Unipolar depression is commonly (about 75% of cases) non-familial, clearly associated with stressful life events, and usually accompanied by symptoms of anxiety and agitation; this type is sometimes termed reactive depression. Other cases (about 25%, sometimes termed endogenous depression) show a familial pattern, unrelated to obvious external stresses, and with a somewhat different symptomatology. This distinction is made clinically, but there is little evidence that antidepressant drugs show significant selectivity between these conditions.
Bipolar depression, which usually appears in early adult life, is less common and results in oscillating depression and mania over a period of a few weeks. It can be difficult to differentiate between mild bipolar depression and unipolar depression. Also, bipolar manic episodes can be confused with episodes of psychosis (see Ch. 45). There is a strong hereditary tendency, but no specific susceptibility genes have been identified either by genetic linkage studies of affected families, or by comparison of affected and non-affected individuals.

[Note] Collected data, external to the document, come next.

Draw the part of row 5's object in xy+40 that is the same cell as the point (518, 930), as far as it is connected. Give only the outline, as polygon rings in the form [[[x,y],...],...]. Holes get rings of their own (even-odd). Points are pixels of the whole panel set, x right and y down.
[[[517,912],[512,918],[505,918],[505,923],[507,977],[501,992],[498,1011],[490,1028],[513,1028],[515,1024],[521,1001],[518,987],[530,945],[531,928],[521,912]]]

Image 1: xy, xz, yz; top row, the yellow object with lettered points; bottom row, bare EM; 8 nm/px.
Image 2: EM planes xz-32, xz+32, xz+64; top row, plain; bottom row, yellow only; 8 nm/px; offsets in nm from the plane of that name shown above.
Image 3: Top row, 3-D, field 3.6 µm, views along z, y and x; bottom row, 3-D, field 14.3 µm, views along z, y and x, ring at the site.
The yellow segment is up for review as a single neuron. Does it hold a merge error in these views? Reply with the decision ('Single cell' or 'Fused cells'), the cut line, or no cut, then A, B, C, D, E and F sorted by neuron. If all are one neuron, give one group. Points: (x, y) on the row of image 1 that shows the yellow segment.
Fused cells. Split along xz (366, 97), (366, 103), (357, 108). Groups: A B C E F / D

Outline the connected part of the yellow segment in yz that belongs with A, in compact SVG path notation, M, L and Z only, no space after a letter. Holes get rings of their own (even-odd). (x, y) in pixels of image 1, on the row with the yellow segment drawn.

Depression cannot be attributed to altered neuronal activity within a single brain region. Brain imaging studies have indicated that the prefrontal cortex, amygdala and hippocampus may all be involved in different components of these disorders.

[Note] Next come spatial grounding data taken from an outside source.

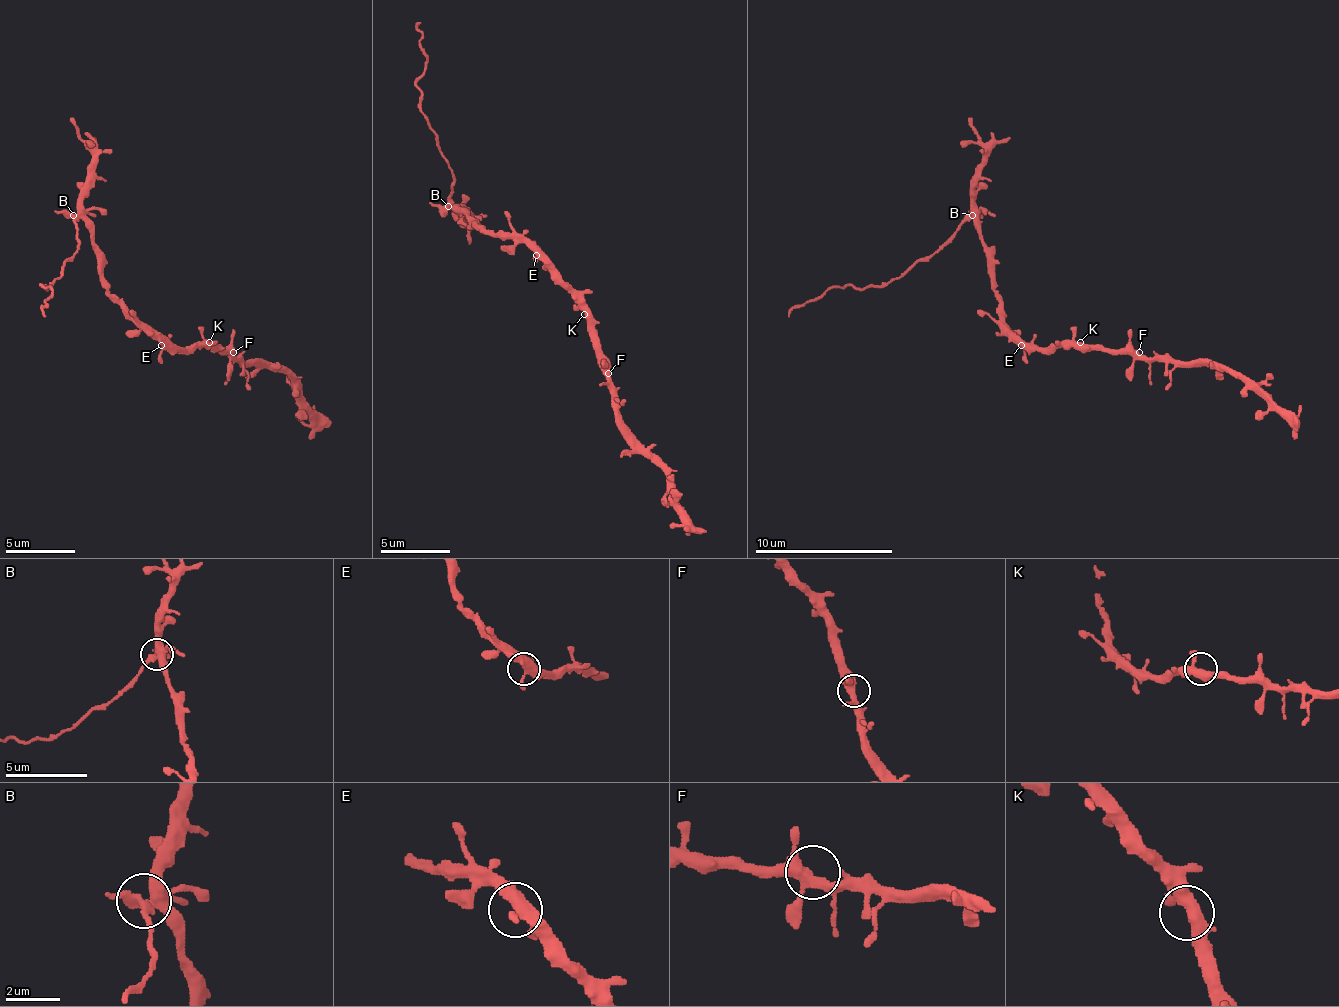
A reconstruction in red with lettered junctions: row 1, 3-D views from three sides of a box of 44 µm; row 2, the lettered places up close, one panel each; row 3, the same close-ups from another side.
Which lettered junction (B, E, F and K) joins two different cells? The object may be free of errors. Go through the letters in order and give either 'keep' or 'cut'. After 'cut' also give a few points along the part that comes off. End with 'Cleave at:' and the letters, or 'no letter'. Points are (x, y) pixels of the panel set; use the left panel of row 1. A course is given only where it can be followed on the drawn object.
B: cut | (74, 214), (78, 252), (47, 290), (43, 283), (50, 286), (43, 311), (47, 317)
E: keep
F: keep
K: keep
Cleave at: B

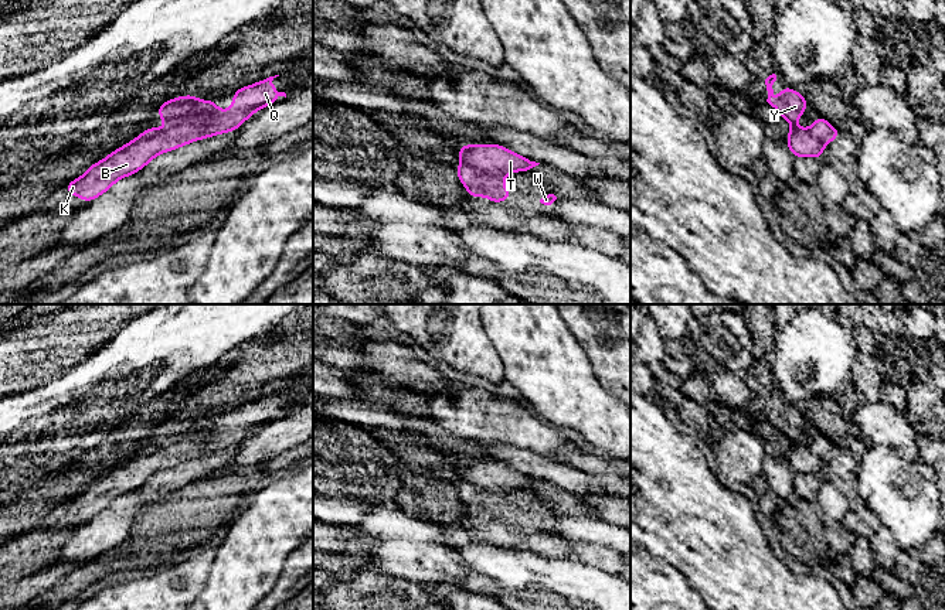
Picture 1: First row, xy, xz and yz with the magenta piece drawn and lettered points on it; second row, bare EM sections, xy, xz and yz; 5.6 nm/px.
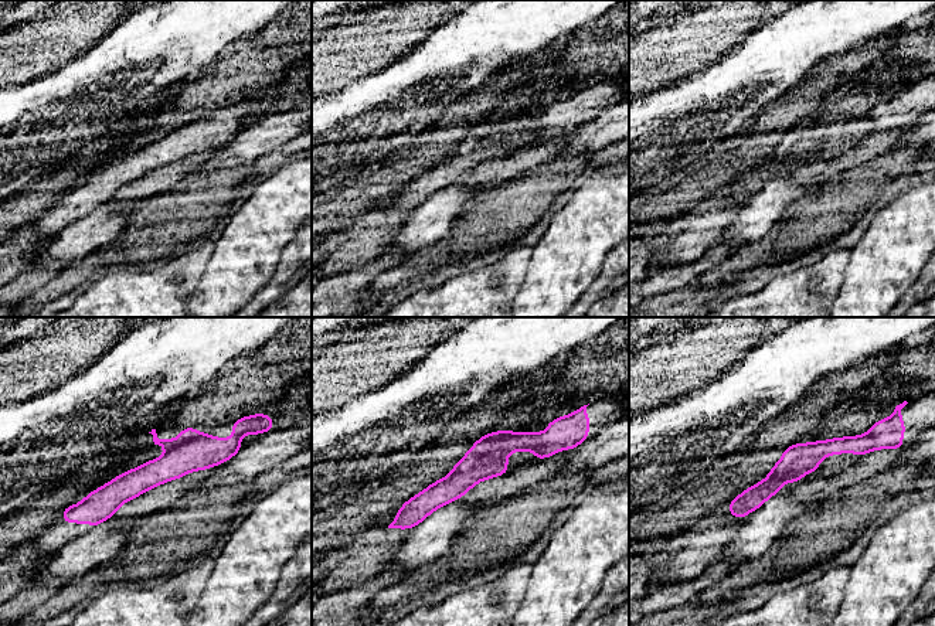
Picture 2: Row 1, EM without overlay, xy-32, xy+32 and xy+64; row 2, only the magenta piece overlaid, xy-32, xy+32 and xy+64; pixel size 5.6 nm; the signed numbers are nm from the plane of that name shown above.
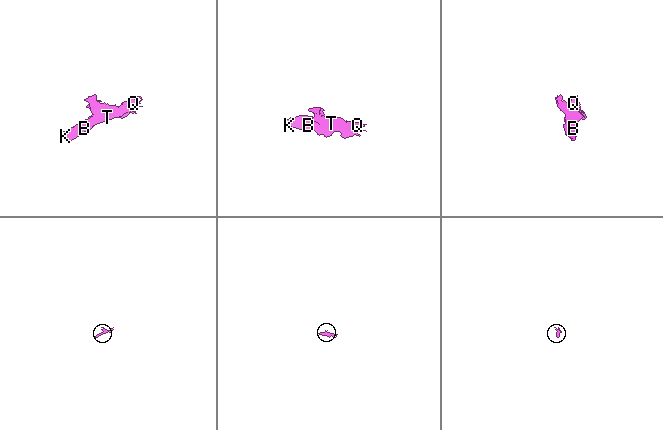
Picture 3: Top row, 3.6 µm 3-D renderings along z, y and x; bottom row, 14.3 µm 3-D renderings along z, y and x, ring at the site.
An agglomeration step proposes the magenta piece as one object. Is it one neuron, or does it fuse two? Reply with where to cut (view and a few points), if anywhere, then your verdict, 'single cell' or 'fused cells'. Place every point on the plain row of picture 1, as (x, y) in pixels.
cut none; single cell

The main biochemical theory of depression is the monoamine hypothesis, first proposed by Schildkraut in 1965, which states that depression is caused by a functional deficit of the monoamine transmitters, noradrenaline and 5-hydroxytryptamine (5-HT) at certain sites in the brain, while mania results from a functional excess. For reviews of the evolving status of the theory, see Maes & Meltzer (1995) and Manji et al. (2001).

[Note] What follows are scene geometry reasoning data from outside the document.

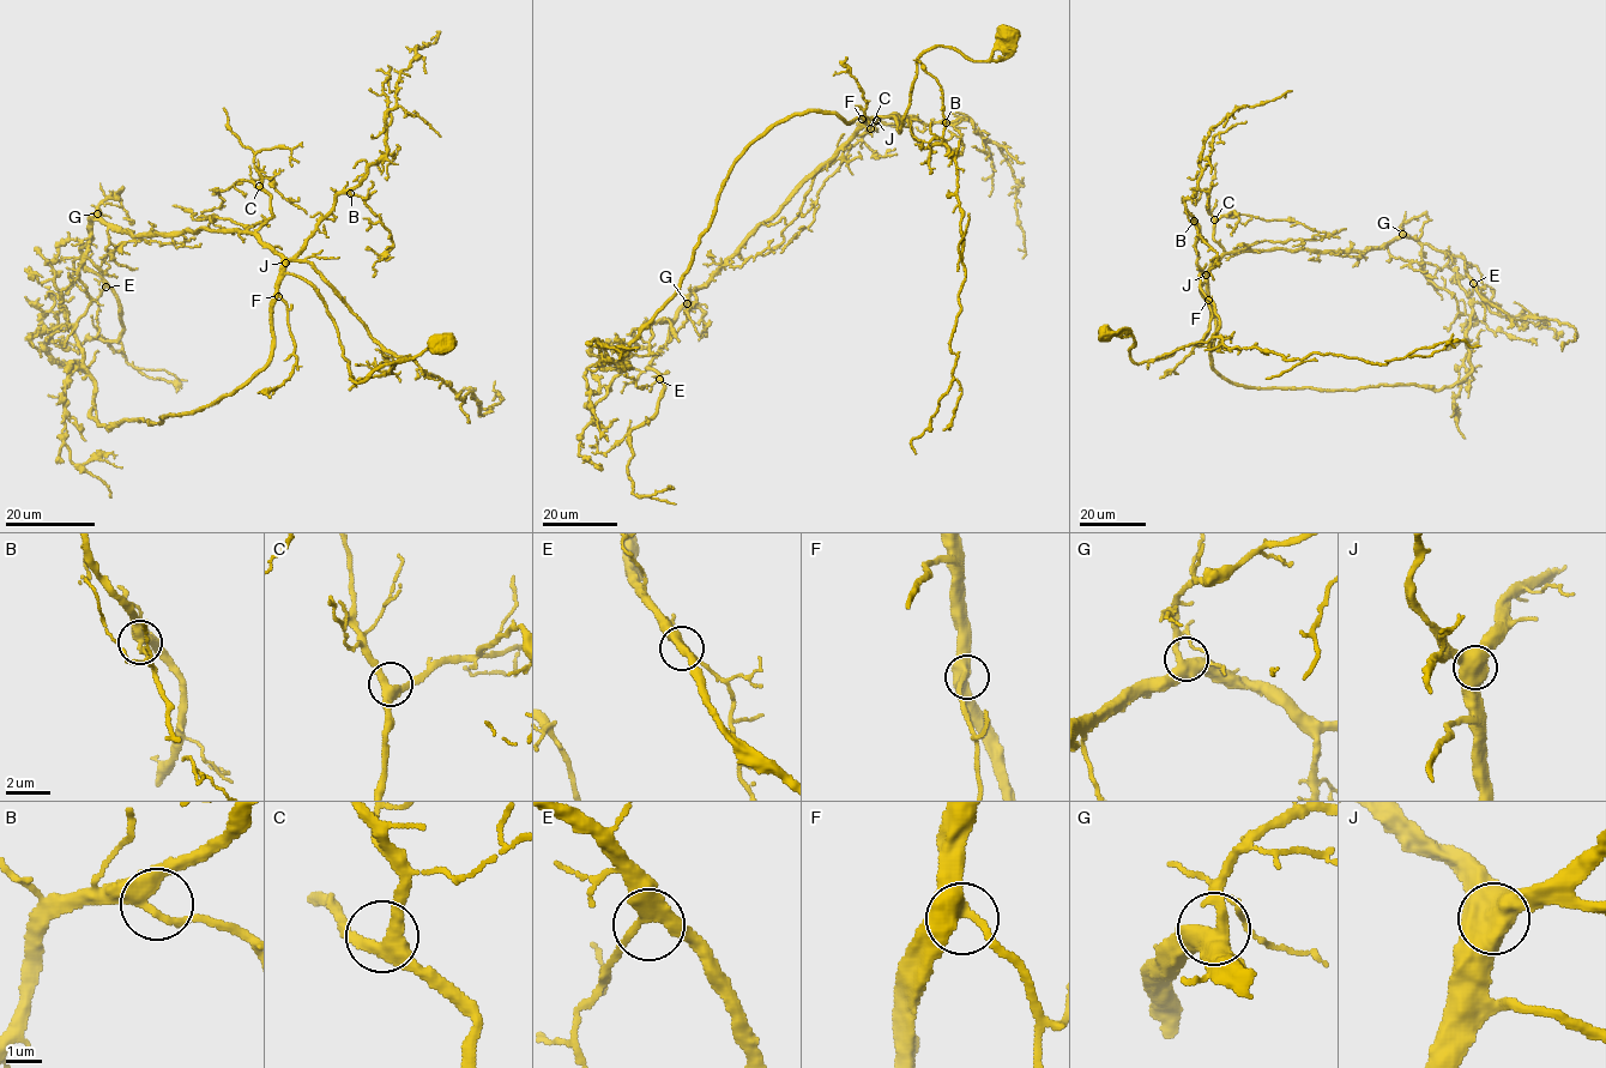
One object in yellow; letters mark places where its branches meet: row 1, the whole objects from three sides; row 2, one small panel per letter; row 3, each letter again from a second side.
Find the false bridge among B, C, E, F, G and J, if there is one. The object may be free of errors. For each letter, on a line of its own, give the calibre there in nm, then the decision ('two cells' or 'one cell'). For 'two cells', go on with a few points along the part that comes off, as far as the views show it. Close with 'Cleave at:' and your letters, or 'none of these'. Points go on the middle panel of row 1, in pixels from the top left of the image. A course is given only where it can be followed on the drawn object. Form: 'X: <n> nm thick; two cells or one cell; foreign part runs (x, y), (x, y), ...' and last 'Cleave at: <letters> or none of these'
B: 280 nm thick; one cell
C: 400 nm thick; one cell
E: 360 nm thick; one cell
F: 420 nm thick; one cell
G: 480 nm thick; one cell
J: 650 nm thick; one cell
Cleave at: none of these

The monoamine hypothesis grew originally out of associations between the clinical effects of various drugs that cause or alleviate symptoms of depression and their known neurochemical effects on monoaminergic transmission in the brain. This pharmacological evidence, which is summarised in Table 46.1, gives general support to the monoamine hypothesis, although there are several anomalies. Attempts to obtain more direct evidence, by studying monoamine metabolism in depressed patients or by measuring changes in the number of monoamine receptors in postmortem brain tissue, have tended to give inconsistent and equivocal results, and the interpretation of these studies is often problematic, because the changes described are not specific to depression. Similarly, investigation by functional tests of the activity of known monoaminergic pathways (e.g. those controlling pituitary hormone release) in depressed patients have also given equivocal results.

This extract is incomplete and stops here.